Mild bleach solution and detergent will deal with tougher problems, but coastal residue shouldn’t need much more than a hosepipe and a little H2O. If you lack the equipment to handle the job safely, though, the best way to repair a metal roof is to call a roofing company. Roof falls cause thousands of deaths every year. Make sure you don’t become a statistic.
Metal Roof Repair
Metal outlasts the toughest roofing materials, but that doesn’t mean it’s maintenance-free. It’s prone to a few common problems:
- Holes and leaks can cause mold infestations and ceiling damage.
- Clips and sealants can pop out, requiring a new standing seam system.
- Poorly-secured paneling and seam laps can lose their tight seals.
- Patches can fail prematurely when their rate of expansion doesn’t match that of your roof.
A rubber repair kit or seam tape can cure a thousand ills. EPDM is easy to glue down and has a lifespan of about five years. Even the best seams can fail prematurely if you glue new materials to old ones, though, so it’s best to clean the site of the damage thoroughly with EPDM cleaner.

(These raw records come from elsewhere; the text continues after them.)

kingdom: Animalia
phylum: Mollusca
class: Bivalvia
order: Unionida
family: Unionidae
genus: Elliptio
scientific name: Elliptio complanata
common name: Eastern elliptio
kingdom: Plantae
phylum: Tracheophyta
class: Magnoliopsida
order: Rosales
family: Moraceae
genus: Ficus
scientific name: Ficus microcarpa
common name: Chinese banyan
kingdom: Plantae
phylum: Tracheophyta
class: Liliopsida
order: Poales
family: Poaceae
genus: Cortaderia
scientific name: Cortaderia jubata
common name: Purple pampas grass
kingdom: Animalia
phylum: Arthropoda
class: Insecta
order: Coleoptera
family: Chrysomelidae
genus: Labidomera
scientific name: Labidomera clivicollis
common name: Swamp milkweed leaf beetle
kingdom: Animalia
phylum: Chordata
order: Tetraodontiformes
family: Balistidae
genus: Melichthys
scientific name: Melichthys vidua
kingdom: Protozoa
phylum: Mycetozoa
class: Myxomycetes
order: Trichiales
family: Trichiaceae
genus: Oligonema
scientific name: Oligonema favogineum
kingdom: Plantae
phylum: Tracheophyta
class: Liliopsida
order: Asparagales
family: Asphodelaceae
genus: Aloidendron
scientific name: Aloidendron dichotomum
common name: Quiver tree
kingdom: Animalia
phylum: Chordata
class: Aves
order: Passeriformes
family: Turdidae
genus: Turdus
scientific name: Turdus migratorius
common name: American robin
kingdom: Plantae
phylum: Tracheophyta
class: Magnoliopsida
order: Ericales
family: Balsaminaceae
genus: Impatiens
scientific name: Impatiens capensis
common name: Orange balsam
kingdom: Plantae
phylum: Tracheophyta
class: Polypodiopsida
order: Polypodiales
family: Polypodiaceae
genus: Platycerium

Then use a marker to trace the membrane area before applying primer. Give it 10 minutes to dry before applying your patch. A seam roller will tighten your seal and extend its lifespan, so use it to apply plenty of pressure. If your bond is bubbled, place a brick or other weight over the area to encourage curing.
If you have drip edge problems, an EPDM lap seal or patch will do the trick. EPDM tape might be enough for minor holes. All you need to do is clean, peel, and stick. It doesn’t get easier than that, but don’t neglect the first step. Even fine debris will ruin your adhesion, so cleaning is the most important step in roof repair.
How to Repair a Metal Roof Hole
Rust holes are a common corrugated metal roofing woe. They tend to appear in galvanized steel and copper, particularly in seaside homes. A little roof cement and a mesh patch will fix the hole, but don’t leave any rust behind. It will spread like a virus.
Use a wire brush to remove the corrosion before applying a rust-inhibiting primer. Once your first layer is dry, apply urethane cement to the offending patch. Now it’s time to apply your mesh. Cut your patch an inch larger than the hole it’s going to cover, then create two layers of mesh and cement, ending with the latter to create a waterproof seal.
Metal roofs need more than just patching and cleaning. Nearby tree branches can cause devastating damage in heavy storms, so regularly cut back your flora. Clogged downspouts and drain boxes can cause water damage that’s expensive to repair, so clear those blockages at least twice a year. If debris and water are collecting on your roof, they should be cleared after every rain.
It’s tempting to take the DIY route to roof maintenance, but if you lack experience and OSHA-approved safety equipment, you should never climb onto your roof. Whether you’re repainting a metal roof or patching it, ask your friendly roofer to perform the job safely.